The Mudcat Café TM
Thread #85394   Message #3683596
Posted By: Jim Dixon
08-Dec-14 - 10:59 AM
Thread Name: Songs and parodies about science
Subject: Lyr Add: NOGIES CREEK (H Kaplan via M Cooney)
These lyrics and the footnote copied from the songwriter's web site where he also has a song sheet (PDF), MIDI file of the voice part, MIDI of a 4-part arrangement, and a performance MP3. (The latter is not as good as Michael Cooney's.)


NOGIES CREEK
Written by Howard L. Kaplan, ©1979.
Recorded by Michael Cooney on "Together Again" (2002)

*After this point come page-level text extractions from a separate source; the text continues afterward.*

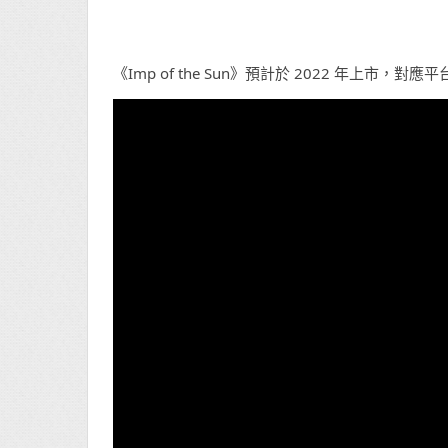
《Imp of the Sun》預計於 2022 年上市，對應平台為 P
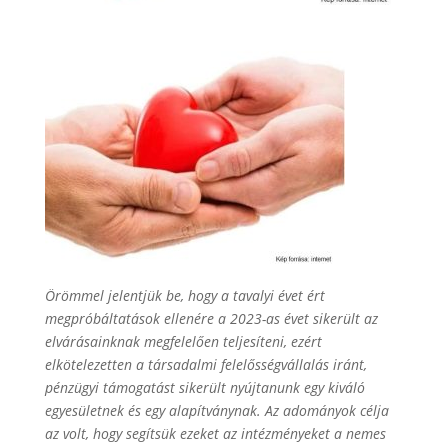
Örömmel jelentjük be, hogy a tavalyi évet ért
megpróbáltatások ellenére a 2023-as évet sikerült az
elvárásainknak megfelelően teljesíteni, ezért
elkötelezetten a társadalmi felelősségvállalás iránt,
pénzügyi támogatást sikerült nyújtanunk egy kiváló
egyesületnek és egy alapítványnak. Az adományok célja
az volt, hogy segítsük ezeket az intézményeket a nemes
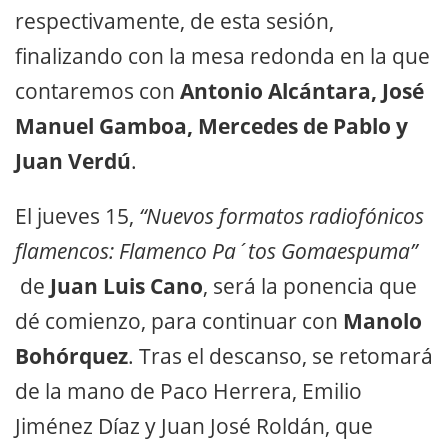
respectivamente, de esta sesión,
finalizando con la mesa redonda en la que
contaremos con
Antonio Alcántara, José
Manuel Gamboa, Mercedes de Pablo y
Juan Verdú
.
El jueves 15,
“Nuevos formatos radiofónicos
flamencos: Flamenco Pa´tos Gomaespuma”
de
Juan Luis Cano
, será la ponencia que
dé comienzo, para continuar con
Manolo
Bohórquez
. Tras el descanso, se retomará
de la mano de Paco Herrera, Emilio
Jiménez Díaz y Juan José Roldán, que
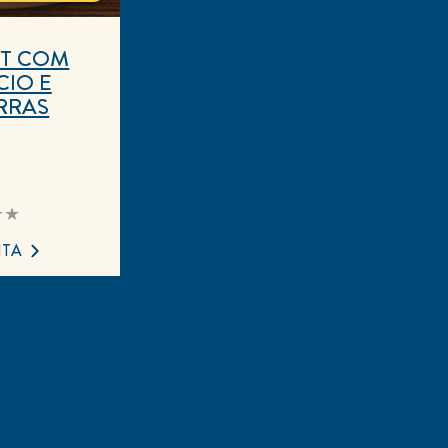
NT COM
IO E
RRAS
huma
iação
ada
ITA
pe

1. My name is Edwin Crossman, and I'm an ecologist.
I'm studying the bullfrog now; I also study fish.
My group works down at Nogies Creek in east Ontario.
We make extensive measurements to see the species grow.
We measure tadpoles, note their weight, and estimate their age.
We want to know how many pass through each important stage,
But there are few statistics in these facts which I now speak:
What happened on the booming ground last year at Nogies Creek.

CHORUS: Tell me, why does the bullfrog begin to go courting?
Is it something in the water? Is it something in the sky?
Is it daylight getting longer? River current growing stronger?
Do not ask me; I'm the expert, but I cannot tell you why.

2. Some things we learn by measurement; some things we learn by chance.
We've learned that water lily pads are not their favourite plants.
The bullfrog is too heavy for a perch upon their leaf.
He'd rather something bushier that's stronger down beneath.
He'll set his feet upon the stems as wind and wave go by,
To catch the food that comes to him, the beetle and the fly,
And when the heat of summer comes, each cottage owner wants
His fifty feet of waterfront kept free of tangled plants.

3. Each spring throughout the province in the rivers and the ponds,
Each male cries his greeting out; each female responds.
To us it is a message that the springtime does arrive.
For them it has the meaning that the species will survive.
At Nogies Creek we see them meet in shallows by the shore.
They gather by the hundreds now; there once were many more.
We've named their place of gathering; it's nothing too profound.
It's taken from the sound they make and called the "booming ground".

4. Last spring we went to Nogies Creek in time to see them mate.
The sound of males booming let us know we weren't too late.
We set out with our dip nets and our cameras and our pails,
To take our yearly census, and discovered only males.
We spent some days in listening; the sound brought no delight,
To hear that male chorus crying out into the night,
And when their time had ended, and the earth had lost their sound,
We saw the females swimming out to fill the booming ground.

5. What caused this lack of synchrony? Which sex is wrong? Which right?
Do males follow temperature? Do females follow light?
Is this some fault in nature's plan? Unlikely that does seem.
Is this a batch of chemicals that someone dumped upstream?
A scientist knows causes and effects recur again.
Those things that happen once, we find much harder to explain.
It may not be good science, but I've not the heart to seek
Another instance of last year's events at Nogies Creek.


Based on a lecture given by Dr. Edwin Crossman of the Royal Ontario Museum, Toronto, at the 1979 annual meeting of the Federation of Ontario Naturalists. Nogies Creek (no apostrophe) is located about 130 miles northeast of Toronto.